DATA UNDER STUDY
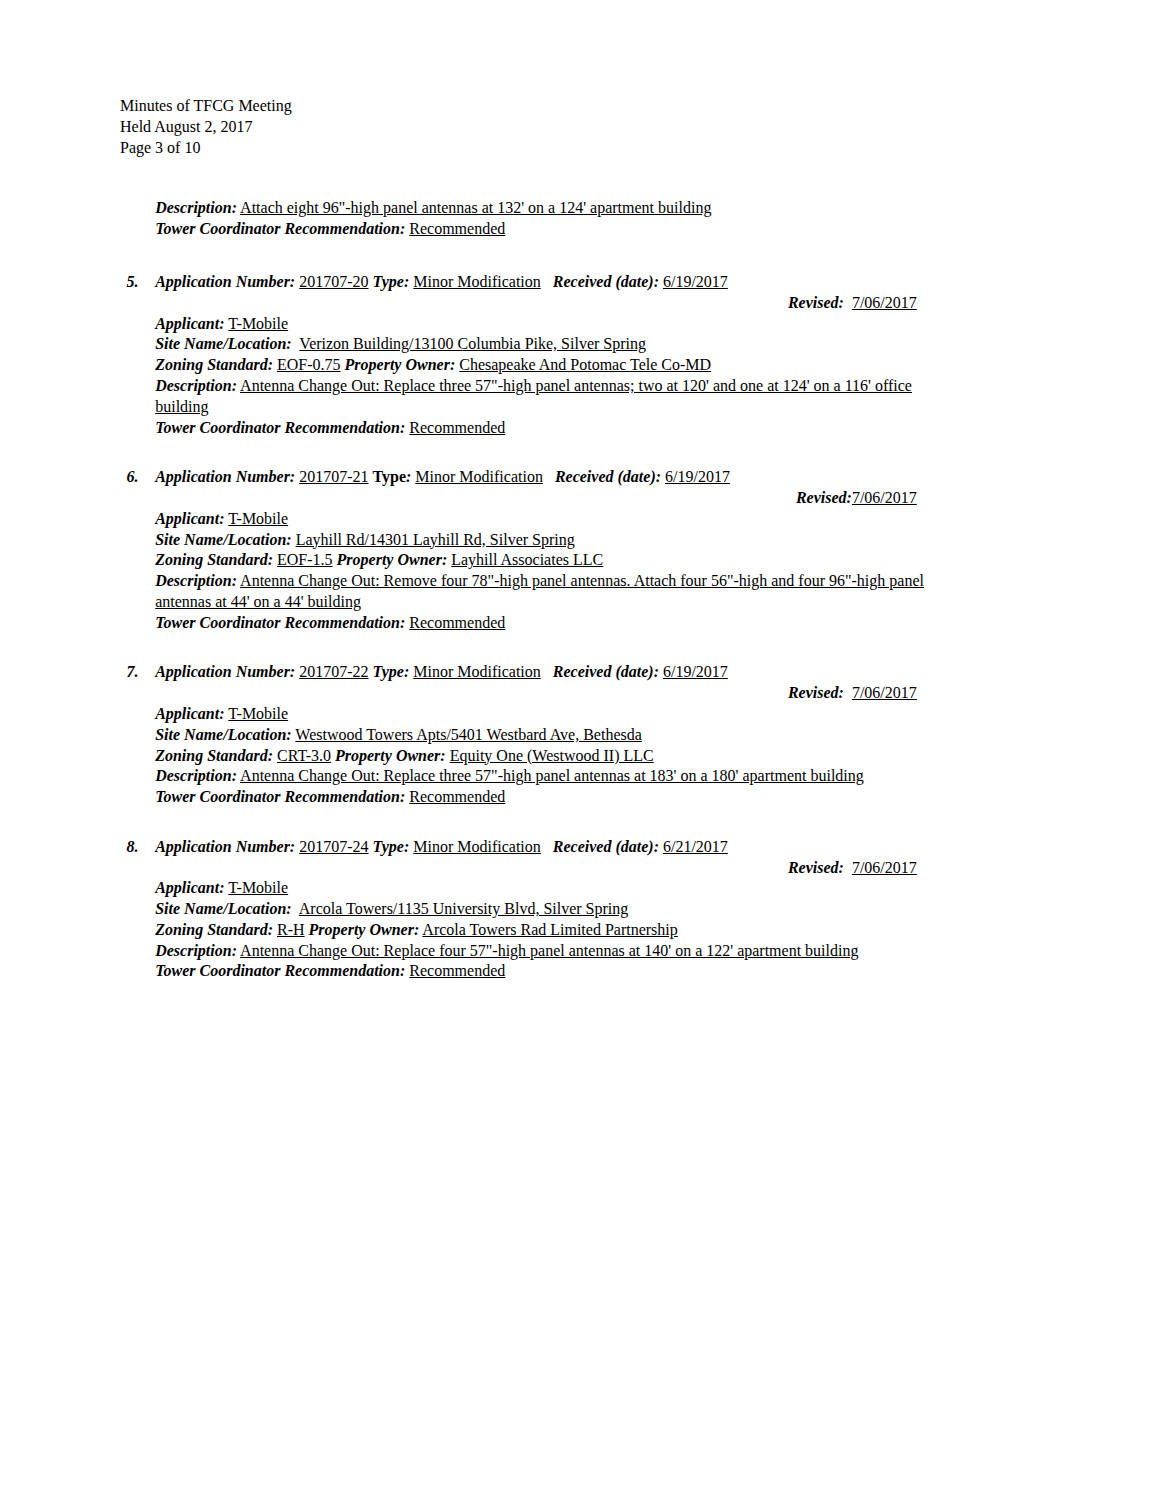Minutes of TFCG Meeting
Held August 2, 2017
Page 3 of 10
Description: Attach eight 96"-high panel antennas at 132' on a 124' apartment building
Tower Coordinator Recommendation: Recommended
Application Number: 201707-20 Type: Minor Modification Received (date): 6/19/2017
Revised: 7/06/2017
Applicant: T-Mobile
Site Name/Location: Verizon Building/13100 Columbia Pike, Silver Spring
Zoning Standard: EOF-0.75 Property Owner: Chesapeake And Potomac Tele Co-MD
Description: Antenna Change Out: Replace three 57"-high panel antennas; two at 120' and one at 124' on a 116' office building
Tower Coordinator Recommendation: Recommended
Application Number: 201707-21 Type: Minor Modification Received (date): 6/19/2017
Revised: 7/06/2017
Applicant: T-Mobile
Site Name/Location: Layhill Rd/14301 Layhill Rd, Silver Spring
Zoning Standard: EOF-1.5 Property Owner: Layhill Associates LLC
Description: Antenna Change Out: Remove four 78"-high panel antennas. Attach four 56"-high and four 96"-high panel antennas at 44' on a 44' building
Tower Coordinator Recommendation: Recommended
Application Number: 201707-22 Type: Minor Modification Received (date): 6/19/2017
Revised: 7/06/2017
Applicant: T-Mobile
Site Name/Location: Westwood Towers Apts/5401 Westbard Ave, Bethesda
Zoning Standard: CRT-3.0 Property Owner: Equity One (Westwood II) LLC
Description: Antenna Change Out: Replace three 57"-high panel antennas at 183' on a 180' apartment building
Tower Coordinator Recommendation: Recommended
Application Number: 201707-24 Type: Minor Modification Received (date): 6/21/2017
Revised: 7/06/2017
Applicant: T-Mobile
Site Name/Location: Arcola Towers/1135 University Blvd, Silver Spring
Zoning Standard: R-H Property Owner: Arcola Towers Rad Limited Partnership
Description: Antenna Change Out: Replace four 57"-high panel antennas at 140' on a 122' apartment building
Tower Coordinator Recommendation: Recommended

REQUIRED ACTION
All lines in the records that contain "Minor" are to be copied and returned.

SOLUTION TO THIS PROBLEM
Application Number: 201707-20 Type: Minor Modification Received (date): 6/19/2017
Application Number: 201707-21 Type: Minor Modification Received (date): 6/19/2017
Application Number: 201707-22 Type: Minor Modification Received (date): 6/19/2017
Application Number: 201707-24 Type: Minor Modification Received (date): 6/21/2017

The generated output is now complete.